WHAT NEEDS TO BE DONE:
Give the records from the start through the line that contains "BirmaniaLibre.com" as a JSON list of strings, one string per line, leaving out blank lines.

--------------------------------------------------

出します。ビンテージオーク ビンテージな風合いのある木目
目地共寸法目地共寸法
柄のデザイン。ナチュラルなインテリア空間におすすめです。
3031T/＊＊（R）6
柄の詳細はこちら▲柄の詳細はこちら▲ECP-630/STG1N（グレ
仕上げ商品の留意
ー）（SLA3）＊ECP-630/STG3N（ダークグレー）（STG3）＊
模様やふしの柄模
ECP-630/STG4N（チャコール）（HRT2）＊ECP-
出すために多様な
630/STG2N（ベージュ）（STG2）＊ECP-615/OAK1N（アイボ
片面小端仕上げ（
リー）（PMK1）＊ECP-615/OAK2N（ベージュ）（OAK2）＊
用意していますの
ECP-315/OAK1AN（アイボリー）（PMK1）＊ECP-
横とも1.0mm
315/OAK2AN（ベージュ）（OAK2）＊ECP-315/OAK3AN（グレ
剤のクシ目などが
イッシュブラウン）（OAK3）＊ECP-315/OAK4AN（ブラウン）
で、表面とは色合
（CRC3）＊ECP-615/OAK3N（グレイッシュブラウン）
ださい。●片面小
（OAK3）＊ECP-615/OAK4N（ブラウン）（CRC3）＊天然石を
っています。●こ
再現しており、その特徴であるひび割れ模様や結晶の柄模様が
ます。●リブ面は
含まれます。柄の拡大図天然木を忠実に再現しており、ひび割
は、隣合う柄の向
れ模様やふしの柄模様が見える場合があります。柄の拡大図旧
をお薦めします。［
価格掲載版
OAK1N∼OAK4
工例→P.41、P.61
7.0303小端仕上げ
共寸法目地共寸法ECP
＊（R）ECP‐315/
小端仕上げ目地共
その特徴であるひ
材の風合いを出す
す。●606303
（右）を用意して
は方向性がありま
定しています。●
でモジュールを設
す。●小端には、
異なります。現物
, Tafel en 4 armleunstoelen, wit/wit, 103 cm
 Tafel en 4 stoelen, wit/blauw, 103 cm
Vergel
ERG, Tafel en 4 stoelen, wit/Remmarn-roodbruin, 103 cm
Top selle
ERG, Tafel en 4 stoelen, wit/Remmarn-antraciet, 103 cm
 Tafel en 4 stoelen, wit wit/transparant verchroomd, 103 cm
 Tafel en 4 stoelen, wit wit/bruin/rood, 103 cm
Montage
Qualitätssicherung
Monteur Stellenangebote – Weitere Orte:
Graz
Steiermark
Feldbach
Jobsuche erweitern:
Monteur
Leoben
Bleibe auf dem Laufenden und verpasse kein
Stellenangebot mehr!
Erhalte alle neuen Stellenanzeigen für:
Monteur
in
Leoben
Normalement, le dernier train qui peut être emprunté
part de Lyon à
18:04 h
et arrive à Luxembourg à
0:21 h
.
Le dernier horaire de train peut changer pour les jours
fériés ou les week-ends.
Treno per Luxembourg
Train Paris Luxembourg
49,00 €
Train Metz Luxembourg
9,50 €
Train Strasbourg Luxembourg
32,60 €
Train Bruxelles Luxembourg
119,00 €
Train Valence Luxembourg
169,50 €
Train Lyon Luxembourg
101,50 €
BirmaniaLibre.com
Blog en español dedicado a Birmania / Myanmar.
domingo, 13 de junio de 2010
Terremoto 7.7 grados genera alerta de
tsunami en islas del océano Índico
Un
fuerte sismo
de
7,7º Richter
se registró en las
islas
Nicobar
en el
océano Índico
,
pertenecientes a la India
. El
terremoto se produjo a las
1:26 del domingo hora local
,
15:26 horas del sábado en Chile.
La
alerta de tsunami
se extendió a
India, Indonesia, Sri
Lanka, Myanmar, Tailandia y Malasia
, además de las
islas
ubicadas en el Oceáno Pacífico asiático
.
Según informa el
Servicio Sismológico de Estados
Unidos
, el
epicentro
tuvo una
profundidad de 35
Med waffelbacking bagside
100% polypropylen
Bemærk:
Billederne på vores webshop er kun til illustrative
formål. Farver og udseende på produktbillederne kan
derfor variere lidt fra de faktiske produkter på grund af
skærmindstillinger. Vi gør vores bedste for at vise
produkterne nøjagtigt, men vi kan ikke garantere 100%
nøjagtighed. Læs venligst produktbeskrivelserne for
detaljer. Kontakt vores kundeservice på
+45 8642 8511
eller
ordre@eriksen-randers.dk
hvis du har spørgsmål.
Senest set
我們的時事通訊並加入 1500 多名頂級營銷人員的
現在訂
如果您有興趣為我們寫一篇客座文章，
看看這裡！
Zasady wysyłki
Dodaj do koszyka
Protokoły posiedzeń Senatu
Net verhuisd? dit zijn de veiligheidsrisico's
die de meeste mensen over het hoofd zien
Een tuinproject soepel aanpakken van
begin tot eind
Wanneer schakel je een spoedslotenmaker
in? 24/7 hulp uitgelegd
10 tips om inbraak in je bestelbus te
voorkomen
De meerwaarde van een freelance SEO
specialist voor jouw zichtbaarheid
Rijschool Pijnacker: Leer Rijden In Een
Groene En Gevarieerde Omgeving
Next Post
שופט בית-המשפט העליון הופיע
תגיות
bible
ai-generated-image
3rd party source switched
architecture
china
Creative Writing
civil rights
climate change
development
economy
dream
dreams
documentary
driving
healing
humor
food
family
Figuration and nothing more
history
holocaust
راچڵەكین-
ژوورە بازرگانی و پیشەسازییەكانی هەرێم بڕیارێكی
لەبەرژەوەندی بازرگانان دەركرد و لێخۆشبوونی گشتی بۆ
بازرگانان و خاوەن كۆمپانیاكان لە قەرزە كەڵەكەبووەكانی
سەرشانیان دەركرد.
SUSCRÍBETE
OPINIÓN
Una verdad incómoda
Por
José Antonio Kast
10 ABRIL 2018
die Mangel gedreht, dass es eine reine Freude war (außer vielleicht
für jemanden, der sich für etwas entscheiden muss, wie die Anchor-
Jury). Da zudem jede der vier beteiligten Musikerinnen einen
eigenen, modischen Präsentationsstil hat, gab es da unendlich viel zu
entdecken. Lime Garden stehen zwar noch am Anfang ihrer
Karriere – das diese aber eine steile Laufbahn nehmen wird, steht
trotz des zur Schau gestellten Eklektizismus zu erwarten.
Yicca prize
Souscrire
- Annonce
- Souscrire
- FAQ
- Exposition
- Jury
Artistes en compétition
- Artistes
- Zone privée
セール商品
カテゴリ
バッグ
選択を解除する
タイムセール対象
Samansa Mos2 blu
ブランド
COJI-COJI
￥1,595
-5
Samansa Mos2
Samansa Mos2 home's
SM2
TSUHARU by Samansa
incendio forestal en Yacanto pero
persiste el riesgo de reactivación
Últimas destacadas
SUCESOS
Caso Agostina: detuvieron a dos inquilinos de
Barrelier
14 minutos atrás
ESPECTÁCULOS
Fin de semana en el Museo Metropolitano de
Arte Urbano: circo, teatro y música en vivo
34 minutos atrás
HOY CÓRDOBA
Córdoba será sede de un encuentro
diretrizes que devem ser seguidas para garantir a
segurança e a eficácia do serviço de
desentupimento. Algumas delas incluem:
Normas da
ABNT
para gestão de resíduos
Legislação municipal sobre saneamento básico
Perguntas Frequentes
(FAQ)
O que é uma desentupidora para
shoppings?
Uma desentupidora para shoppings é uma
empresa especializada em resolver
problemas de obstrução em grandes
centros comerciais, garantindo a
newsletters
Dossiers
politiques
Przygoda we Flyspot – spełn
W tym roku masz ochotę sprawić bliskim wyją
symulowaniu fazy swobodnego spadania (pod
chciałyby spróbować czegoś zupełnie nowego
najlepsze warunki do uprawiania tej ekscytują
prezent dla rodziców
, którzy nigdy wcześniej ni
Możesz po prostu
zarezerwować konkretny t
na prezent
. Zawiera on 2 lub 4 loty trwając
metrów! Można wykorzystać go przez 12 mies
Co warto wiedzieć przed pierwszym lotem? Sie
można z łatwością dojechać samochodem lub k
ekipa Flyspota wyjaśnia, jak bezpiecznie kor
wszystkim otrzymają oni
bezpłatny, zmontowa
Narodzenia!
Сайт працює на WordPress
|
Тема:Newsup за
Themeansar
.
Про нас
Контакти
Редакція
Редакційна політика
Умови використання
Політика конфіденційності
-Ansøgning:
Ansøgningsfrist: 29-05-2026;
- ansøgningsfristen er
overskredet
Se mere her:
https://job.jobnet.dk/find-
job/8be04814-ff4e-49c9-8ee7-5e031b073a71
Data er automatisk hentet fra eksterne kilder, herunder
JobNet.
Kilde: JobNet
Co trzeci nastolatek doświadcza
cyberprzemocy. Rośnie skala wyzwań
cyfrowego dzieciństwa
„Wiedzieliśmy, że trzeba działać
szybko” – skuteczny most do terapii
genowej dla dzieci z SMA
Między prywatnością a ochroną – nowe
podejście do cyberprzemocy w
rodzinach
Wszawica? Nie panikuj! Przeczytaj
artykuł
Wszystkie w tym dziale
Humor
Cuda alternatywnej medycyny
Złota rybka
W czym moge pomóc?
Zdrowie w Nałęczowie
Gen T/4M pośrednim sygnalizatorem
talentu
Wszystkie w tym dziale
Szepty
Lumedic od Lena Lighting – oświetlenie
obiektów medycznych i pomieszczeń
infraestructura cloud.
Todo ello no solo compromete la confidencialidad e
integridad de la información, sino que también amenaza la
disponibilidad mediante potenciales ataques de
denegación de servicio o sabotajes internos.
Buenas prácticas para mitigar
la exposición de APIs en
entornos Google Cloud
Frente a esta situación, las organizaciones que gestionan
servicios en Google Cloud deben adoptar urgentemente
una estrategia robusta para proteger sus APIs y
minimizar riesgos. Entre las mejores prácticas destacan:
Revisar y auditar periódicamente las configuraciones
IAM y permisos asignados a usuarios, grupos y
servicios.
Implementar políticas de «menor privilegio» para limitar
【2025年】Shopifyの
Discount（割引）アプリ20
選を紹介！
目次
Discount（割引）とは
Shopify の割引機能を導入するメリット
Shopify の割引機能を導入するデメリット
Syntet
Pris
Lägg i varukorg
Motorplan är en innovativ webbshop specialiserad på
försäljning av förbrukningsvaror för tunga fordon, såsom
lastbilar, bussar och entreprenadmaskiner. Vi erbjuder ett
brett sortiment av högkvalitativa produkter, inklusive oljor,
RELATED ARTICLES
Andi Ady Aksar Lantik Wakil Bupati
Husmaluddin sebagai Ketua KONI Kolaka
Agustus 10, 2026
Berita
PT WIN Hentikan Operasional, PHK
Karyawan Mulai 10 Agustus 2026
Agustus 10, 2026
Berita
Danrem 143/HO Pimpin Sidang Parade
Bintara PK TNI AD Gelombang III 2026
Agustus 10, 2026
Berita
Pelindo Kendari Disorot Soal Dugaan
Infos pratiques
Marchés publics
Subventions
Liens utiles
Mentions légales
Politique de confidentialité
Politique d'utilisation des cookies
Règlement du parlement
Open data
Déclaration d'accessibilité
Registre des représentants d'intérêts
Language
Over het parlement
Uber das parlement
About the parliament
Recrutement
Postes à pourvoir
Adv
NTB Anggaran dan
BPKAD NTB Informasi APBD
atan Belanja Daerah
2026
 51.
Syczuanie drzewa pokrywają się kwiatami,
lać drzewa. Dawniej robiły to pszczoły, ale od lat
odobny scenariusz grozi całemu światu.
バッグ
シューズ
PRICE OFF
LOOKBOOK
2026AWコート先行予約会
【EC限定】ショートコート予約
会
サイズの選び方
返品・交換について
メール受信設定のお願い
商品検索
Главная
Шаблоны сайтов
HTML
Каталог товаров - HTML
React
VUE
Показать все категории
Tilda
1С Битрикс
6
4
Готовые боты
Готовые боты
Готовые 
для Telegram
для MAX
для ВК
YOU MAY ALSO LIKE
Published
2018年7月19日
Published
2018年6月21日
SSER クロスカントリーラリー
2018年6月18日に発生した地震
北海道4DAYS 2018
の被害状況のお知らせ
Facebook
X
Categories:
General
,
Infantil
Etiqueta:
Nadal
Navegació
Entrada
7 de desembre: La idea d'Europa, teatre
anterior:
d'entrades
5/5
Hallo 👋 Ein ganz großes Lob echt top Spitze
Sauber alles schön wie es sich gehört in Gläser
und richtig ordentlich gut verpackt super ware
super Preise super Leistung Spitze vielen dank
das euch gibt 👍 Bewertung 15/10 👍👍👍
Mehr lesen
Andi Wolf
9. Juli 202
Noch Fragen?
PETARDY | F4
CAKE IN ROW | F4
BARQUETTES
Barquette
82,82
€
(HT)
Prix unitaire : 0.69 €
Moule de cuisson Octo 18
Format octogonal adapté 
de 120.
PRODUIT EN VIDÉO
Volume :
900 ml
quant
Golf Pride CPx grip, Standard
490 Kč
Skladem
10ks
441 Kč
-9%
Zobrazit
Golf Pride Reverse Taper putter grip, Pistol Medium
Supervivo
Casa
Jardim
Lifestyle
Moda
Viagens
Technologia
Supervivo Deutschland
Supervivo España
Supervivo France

--------------------------------------------------

SOLVED PROBLEM:
[
  "出します。ビンテージオーク ビンテージな風合いのある木目",
  "目地共寸法目地共寸法",
  "柄のデザイン。ナチュラルなインテリア空間におすすめです。",
  "3031T/＊＊（R）6",
  "柄の詳細はこちら▲柄の詳細はこちら▲ECP-630/STG1N（グレ",
  "仕上げ商品の留意",
  "ー）（SLA3）＊ECP-630/STG3N（ダークグレー）（STG3）＊",
  "模様やふしの柄模",
  "ECP-630/STG4N（チャコール）（HRT2）＊ECP-",
  "出すために多様な",
  "630/STG2N（ベージュ）（STG2）＊ECP-615/OAK1N（アイボ",
  "片面小端仕上げ（",
  "リー）（PMK1）＊ECP-615/OAK2N（ベージュ）（OAK2）＊",
  "用意していますの",
  "ECP-315/OAK1AN（アイボリー）（PMK1）＊ECP-",
  "横とも1.0mm",
  "315/OAK2AN（ベージュ）（OAK2）＊ECP-315/OAK3AN（グレ",
  "剤のクシ目などが",
  "イッシュブラウン）（OAK3）＊ECP-315/OAK4AN（ブラウン）",
  "で、表面とは色合",
  "（CRC3）＊ECP-615/OAK3N（グレイッシュブラウン）",
  "ださい。●片面小",
  "（OAK3）＊ECP-615/OAK4N（ブラウン）（CRC3）＊天然石を",
  "っています。●こ",
  "再現しており、その特徴であるひび割れ模様や結晶の柄模様が",
  "ます。●リブ面は",
  "含まれます。柄の拡大図天然木を忠実に再現しており、ひび割",
  "は、隣合う柄の向",
  "れ模様やふしの柄模様が見える場合があります。柄の拡大図旧",
  "をお薦めします。［",
  "価格掲載版",
  "OAK1N∼OAK4",
  "工例→P.41、P.61",
  "7.0303小端仕上げ",
  "共寸法目地共寸法ECP",
  "＊（R）ECP‐315/",
  "小端仕上げ目地共",
  "その特徴であるひ",
  "材の風合いを出す",
  "す。●606303",
  "（右）を用意して",
  "は方向性がありま",
  "定しています。●",
  "でモジュールを設",
  "す。●小端には、",
  "異なります。現物",
  ", Tafel en 4 armleunstoelen, wit/wit, 103 cm",
  " Tafel en 4 stoelen, wit/blauw, 103 cm",
  "Vergel",
  "ERG, Tafel en 4 stoelen, wit/Remmarn-roodbruin, 103 cm",
  "Top selle",
  "ERG, Tafel en 4 stoelen, wit/Remmarn-antraciet, 103 cm",
  " Tafel en 4 stoelen, wit wit/transparant verchroomd, 103 cm",
  " Tafel en 4 stoelen, wit wit/bruin/rood, 103 cm",
  "Montage",
  "Qualitätssicherung",
  "Monteur Stellenangebote – Weitere Orte:",
  "Graz",
  "Steiermark",
  "Feldbach",
  "Jobsuche erweitern:",
  "Monteur",
  "Leoben",
  "Bleibe auf dem Laufenden und verpasse kein",
  "Stellenangebot mehr!",
  "Erhalte alle neuen Stellenanzeigen für:",
  "Monteur",
  "in",
  "Leoben",
  "Normalement, le dernier train qui peut être emprunté",
  "part de Lyon à",
  "18:04 h",
  "et arrive à Luxembourg à",
  "0:21 h",
  ".",
  "Le dernier horaire de train peut changer pour les jours",
  "fériés ou les week-ends.",
  "Treno per Luxembourg",
  "Train Paris Luxembourg",
  "49,00 €",
  "Train Metz Luxembourg",
  "9,50 €",
  "Train Strasbourg Luxembourg",
  "32,60 €",
  "Train Bruxelles Luxembourg",
  "119,00 €",
  "Train Valence Luxembourg",
  "169,50 €",
  "Train Lyon Luxembourg",
  "101,50 €",
  "BirmaniaLibre.com"
]